Reproduce the lines of the records below verbatim, starting with the line that contains "FITS header cards" and continuing through the end of the records, with both the starting line and the last line included.

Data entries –
— BEGIN —

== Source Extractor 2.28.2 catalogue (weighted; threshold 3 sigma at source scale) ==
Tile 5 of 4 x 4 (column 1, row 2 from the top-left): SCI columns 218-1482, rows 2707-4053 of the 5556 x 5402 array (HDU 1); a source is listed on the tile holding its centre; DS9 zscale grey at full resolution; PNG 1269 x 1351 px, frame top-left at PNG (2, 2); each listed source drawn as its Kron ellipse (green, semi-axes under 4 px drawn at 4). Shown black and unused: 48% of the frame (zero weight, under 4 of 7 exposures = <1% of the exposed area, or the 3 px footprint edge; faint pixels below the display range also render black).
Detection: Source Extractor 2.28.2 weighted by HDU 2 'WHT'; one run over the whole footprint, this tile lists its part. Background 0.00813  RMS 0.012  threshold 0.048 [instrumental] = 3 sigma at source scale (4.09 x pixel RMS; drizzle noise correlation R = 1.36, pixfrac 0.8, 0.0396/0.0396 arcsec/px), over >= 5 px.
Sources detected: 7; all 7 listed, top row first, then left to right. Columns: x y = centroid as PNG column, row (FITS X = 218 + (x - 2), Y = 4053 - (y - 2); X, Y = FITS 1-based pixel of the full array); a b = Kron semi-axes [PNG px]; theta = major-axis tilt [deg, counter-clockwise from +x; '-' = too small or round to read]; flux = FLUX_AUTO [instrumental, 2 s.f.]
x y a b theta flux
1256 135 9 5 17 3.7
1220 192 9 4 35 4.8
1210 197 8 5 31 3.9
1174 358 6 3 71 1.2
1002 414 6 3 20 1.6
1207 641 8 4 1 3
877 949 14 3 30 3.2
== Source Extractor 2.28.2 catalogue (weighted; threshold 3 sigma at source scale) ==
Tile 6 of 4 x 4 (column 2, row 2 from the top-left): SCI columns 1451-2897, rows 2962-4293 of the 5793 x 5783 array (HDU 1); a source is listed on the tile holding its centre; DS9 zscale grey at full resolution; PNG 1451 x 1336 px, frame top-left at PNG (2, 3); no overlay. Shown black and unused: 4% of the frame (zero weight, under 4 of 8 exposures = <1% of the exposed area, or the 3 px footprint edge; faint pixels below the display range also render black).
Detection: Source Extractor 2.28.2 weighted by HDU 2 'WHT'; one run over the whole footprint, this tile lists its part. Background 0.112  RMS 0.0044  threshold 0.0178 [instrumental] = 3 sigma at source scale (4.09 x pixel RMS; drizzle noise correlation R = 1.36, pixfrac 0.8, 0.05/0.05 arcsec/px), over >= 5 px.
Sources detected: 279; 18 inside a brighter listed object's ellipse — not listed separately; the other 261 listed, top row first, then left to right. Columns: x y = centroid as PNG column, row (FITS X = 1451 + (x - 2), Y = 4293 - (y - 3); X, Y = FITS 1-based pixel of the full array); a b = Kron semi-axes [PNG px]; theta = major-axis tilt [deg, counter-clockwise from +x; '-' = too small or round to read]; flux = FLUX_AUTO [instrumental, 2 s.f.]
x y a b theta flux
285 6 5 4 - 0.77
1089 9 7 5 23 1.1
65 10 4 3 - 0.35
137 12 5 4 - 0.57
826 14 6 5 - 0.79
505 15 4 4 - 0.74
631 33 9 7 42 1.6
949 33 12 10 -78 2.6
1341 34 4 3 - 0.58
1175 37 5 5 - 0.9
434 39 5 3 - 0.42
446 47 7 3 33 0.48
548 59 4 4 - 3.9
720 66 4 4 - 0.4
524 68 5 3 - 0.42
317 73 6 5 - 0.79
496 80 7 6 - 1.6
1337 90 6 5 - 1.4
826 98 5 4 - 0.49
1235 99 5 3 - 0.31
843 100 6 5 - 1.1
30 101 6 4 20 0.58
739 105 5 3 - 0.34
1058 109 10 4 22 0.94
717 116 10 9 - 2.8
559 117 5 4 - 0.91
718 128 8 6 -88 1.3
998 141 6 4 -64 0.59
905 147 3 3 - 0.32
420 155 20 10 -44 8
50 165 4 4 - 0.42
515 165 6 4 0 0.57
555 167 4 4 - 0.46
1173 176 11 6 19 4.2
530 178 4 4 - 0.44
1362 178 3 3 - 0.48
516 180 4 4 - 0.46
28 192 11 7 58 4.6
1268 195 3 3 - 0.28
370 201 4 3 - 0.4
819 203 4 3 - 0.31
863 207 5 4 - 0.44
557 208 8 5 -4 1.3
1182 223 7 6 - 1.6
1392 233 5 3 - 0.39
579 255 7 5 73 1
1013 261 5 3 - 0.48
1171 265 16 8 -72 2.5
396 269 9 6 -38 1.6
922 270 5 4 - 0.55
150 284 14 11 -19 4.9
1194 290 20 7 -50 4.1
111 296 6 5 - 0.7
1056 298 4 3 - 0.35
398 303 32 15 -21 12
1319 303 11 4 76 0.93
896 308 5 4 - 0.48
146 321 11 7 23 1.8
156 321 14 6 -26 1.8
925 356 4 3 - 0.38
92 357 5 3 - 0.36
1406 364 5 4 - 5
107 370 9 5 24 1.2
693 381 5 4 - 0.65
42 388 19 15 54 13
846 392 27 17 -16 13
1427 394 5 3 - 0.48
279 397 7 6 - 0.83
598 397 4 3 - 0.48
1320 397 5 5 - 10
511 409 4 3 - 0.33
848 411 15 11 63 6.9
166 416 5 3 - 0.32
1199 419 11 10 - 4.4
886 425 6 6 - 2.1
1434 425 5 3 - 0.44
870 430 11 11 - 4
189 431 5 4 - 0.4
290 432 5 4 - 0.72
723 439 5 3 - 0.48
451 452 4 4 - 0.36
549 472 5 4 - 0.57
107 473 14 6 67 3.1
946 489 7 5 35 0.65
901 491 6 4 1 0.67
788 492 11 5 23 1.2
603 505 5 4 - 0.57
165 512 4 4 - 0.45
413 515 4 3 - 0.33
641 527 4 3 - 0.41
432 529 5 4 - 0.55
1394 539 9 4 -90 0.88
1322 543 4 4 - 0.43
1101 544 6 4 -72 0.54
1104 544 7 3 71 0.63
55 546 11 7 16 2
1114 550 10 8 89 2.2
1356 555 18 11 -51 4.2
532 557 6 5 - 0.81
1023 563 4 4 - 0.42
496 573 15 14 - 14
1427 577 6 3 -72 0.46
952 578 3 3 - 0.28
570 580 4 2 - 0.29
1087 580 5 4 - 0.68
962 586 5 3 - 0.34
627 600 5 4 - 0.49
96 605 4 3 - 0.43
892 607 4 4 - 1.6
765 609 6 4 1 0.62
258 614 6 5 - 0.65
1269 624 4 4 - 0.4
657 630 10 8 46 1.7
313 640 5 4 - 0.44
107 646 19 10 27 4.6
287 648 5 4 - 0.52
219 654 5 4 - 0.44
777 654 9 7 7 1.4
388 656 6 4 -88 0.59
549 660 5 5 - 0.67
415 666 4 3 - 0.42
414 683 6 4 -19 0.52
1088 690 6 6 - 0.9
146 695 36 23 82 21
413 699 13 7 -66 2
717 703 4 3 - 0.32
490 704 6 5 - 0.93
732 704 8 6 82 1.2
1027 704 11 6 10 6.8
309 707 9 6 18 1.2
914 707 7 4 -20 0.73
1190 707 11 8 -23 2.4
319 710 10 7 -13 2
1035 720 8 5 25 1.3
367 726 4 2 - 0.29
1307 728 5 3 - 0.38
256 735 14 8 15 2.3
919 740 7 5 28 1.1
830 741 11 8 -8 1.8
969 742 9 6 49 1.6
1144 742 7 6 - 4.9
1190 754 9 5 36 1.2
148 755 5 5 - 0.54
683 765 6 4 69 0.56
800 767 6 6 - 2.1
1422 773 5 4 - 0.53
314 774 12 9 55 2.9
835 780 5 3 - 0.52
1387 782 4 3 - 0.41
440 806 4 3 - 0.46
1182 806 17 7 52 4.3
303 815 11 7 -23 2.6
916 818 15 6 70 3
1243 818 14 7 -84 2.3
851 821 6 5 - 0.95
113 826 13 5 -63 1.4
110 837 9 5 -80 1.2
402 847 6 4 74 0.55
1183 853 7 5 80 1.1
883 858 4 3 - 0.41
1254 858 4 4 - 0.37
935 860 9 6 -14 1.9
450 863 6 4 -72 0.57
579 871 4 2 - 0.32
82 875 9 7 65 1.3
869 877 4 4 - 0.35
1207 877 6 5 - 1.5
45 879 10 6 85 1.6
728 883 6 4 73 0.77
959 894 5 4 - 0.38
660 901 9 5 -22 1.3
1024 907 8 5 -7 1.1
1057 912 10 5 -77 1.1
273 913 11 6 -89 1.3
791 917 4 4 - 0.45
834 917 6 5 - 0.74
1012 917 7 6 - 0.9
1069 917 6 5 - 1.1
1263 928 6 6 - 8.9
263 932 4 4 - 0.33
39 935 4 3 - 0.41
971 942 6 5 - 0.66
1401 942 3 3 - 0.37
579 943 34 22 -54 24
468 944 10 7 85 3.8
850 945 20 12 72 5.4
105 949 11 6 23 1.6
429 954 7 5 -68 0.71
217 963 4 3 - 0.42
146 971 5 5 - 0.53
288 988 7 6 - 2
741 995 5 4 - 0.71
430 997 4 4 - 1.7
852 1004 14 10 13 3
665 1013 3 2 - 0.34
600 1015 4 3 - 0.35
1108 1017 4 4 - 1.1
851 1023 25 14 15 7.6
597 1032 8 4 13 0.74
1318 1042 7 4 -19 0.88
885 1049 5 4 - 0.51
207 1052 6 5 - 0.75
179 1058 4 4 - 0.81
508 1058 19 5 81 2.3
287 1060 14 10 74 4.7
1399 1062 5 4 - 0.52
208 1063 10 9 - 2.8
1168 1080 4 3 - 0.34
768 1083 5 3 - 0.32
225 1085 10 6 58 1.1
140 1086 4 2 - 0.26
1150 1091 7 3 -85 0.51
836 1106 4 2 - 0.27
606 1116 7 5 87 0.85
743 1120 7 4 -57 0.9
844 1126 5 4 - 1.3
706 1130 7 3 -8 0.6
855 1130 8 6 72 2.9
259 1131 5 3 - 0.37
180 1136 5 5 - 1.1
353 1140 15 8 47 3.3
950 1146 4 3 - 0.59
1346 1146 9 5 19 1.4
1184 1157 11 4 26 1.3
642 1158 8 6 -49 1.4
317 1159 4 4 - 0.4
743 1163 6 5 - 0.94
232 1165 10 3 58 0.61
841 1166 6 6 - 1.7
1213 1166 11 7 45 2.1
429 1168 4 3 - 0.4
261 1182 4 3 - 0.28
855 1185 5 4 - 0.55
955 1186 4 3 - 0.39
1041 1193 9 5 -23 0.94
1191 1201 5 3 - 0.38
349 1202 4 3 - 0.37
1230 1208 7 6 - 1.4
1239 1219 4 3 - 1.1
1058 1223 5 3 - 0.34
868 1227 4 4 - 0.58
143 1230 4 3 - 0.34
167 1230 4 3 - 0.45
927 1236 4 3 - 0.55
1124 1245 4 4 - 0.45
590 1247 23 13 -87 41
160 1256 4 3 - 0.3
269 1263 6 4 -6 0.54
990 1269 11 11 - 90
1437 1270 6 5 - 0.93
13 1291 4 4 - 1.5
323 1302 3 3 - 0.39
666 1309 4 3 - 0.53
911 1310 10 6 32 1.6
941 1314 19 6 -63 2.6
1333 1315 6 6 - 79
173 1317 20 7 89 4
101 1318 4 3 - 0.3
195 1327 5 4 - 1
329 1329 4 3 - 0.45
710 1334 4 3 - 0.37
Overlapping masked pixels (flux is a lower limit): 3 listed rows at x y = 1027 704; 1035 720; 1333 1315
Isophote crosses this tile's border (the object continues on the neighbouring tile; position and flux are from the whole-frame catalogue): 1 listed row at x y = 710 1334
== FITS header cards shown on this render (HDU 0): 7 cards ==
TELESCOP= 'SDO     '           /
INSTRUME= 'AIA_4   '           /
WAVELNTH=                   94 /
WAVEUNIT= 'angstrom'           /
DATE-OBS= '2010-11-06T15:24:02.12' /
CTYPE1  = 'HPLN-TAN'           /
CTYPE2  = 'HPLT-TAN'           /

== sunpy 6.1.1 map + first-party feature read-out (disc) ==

— END —

TASK RESPONSE –
== FITS header cards shown on this render (HDU 0): 7 cards ==
TELESCOP= 'SDO     '           /
INSTRUME= 'AIA_4   '           /
WAVELNTH=                   94 /
WAVEUNIT= 'angstrom'           /
DATE-OBS= '2010-11-06T15:24:02.12' /
CTYPE1  = 'HPLN-TAN'           /
CTYPE2  = 'HPLT-TAN'           /

== sunpy 6.1.1 map + first-party feature read-out (disc) ==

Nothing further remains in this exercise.